Proposal Land

Better RFP Responses & Management
 
Proposal Land

Proposal Haiku #2

If you’re late to this party, stop, and check out the history, here.

I’m getting down to the last weeks of my last, last proposal. I won’t say I’m burned out, but it’s a near thing.

Jumpiness inside;
crankiness outside, I hear.
Shoulders won’t settle.

One of the most irritating things about trying to take a break is that I can’t. Tired, the brain still rattles on at a mile a minute – or a kilometre every 37.5 seconds – and I keep being drawn back to the work. I don’t want a break: I want to be done.

Inside? Can’t focus.
Outside? Agitation rules.
Ahead? Less, I hope.

This is a good time to remind myself that what matters to the executives — the win — is not something I can hang my hat or my heart on. What matters in the moment is the task, but in the long term what matters is the people.

Exhaustion is all.
Does any of this matter?
Yes, but not the win.

 

Just Three Vertices

Almost every project comes in a little bit late
and a little bit over budget.

Oh, that wacky Seth. What a cute idea: a project coming in “a little bit” late.

In Proposal Land, of course — well, in public-sector procurement and strict (i.e. large) private-sector procurement — there is no such thing as “a little bit” late. Late is late. Late is catastrophic. Late could be the end of your career. The end of all your hopes and dreams.

Well, let’s not get carried away. It’s just work.

But late is late. And it doesn’t fly.

But something’s gotta give. If not schedule, then what?

Cost? Sure, theoretically, although I’ve never (ever) seen a company add resources after, say, the Red Team review. Reassign? Absolutely. Add?
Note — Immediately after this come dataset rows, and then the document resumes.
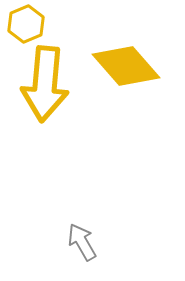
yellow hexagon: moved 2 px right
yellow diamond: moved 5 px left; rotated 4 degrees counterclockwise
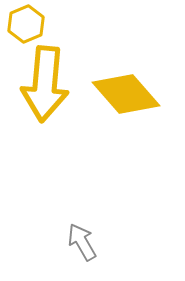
yellow diamond: moved 28 px down
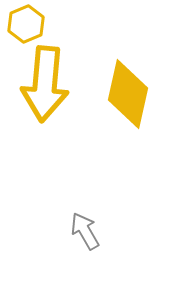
yellow diamond: moved 2 px right; rotated 54 degrees clockwise
gray arrow: moved 3 px right, 11 px up
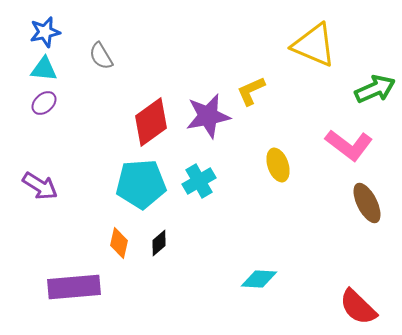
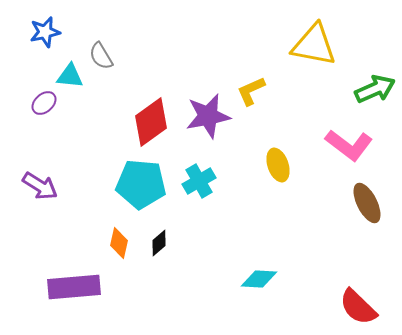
yellow triangle: rotated 12 degrees counterclockwise
cyan triangle: moved 26 px right, 7 px down
cyan pentagon: rotated 9 degrees clockwise
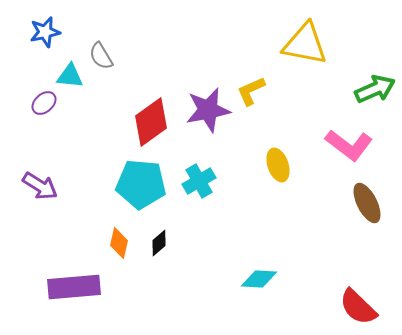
yellow triangle: moved 9 px left, 1 px up
purple star: moved 6 px up
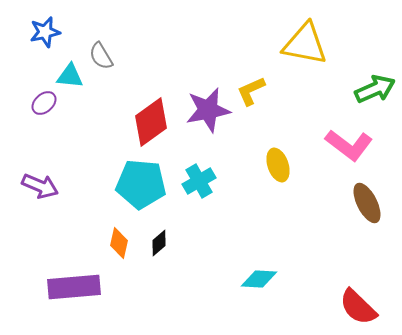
purple arrow: rotated 9 degrees counterclockwise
Never. (And it’s not even clear that adding out-of-the-loop resources in the end stages would actually make things go faster. Adding more people at the outset? Sure. It’s still rarely done.)

But in addition to cost and schedule the project-management triangle has another vertex: performance. And that’s what’s gotta give.

It’s going to cost more than we thought,
it won’t have all the bells and whistles we can see are possible,
but it will, by golly, be on time.

That’s what the powers-that-be — and you, and I — have to come to terms with. Or a challenging work environment becomes an abusive one as *they* push the team to do more with the same amount of time — or we push ourselves.


 

Red Team: Reason for Being

What’s the primary point of Red Team?

Is it to improve the proposal with the superior insight that comes from the elevated status and greater wisdom of seniors, organization-wise?

Is it to harass the proposal team by repeatedly pointing out the same obvious flaw in the document?

Is it to force the proposal team to finish their sections to the stage that they can be reviewed?

I’ll take Door #3, Alex.

In 30 years in this business, I have heard maybe 10 ideas from Red Team that I couldn’t have come up with on my own, given the time to breathe. Ten ideas: risk-management approaches, presentation enhancements, document organization improvements, creative presentation tricks, out-of-the-box ways of looking at questions. Ten.

But if I hadn’t had to get my sections ready for review, I wouldn’t have forced myself to conclusion on a hundred or a thousand times that many items. I wouldn’t have got around to thinking about the document from an outsider’s point of view. I wouldn’t have finished, likely.

Is it really only 10 new ideas from all those Red Teams? Could it be even fewer? Maybe. Could it be a few more? Sure.  Dunno and don’t care, really. Nothing hinges on the exact number: the order-of-magnitude is right. The point is this: Red Teams add the bulk of their value simply by existing as a hurdle for the proposal team. Any truly bright ideas they come up with are a bonus.

That’s good for proposal teams to remember. It’s even better for Red Team to remember it.

 

After Red

We’ll catch that after Red.

As in, after the dreaded and infamous Red Team review, about which the less said the better.

As we charge hard to make a deadline, even for review, it’s tempting to defer changes and corrections to what seems like an expansive period of ample time for everything “after Red.”

As Seth points out here, fixing stuff late in the day is the hardest, most expensive time to do it. As I point out here, this also applies in Proposal Land, especially to necessary standardization.

Got typos? Fix ’em after Red.

Got solution and terminological and graphical inconsistencies? Fix ’em soonest. Better yet, put the planning and coordination effort in at the beginning to prevent them.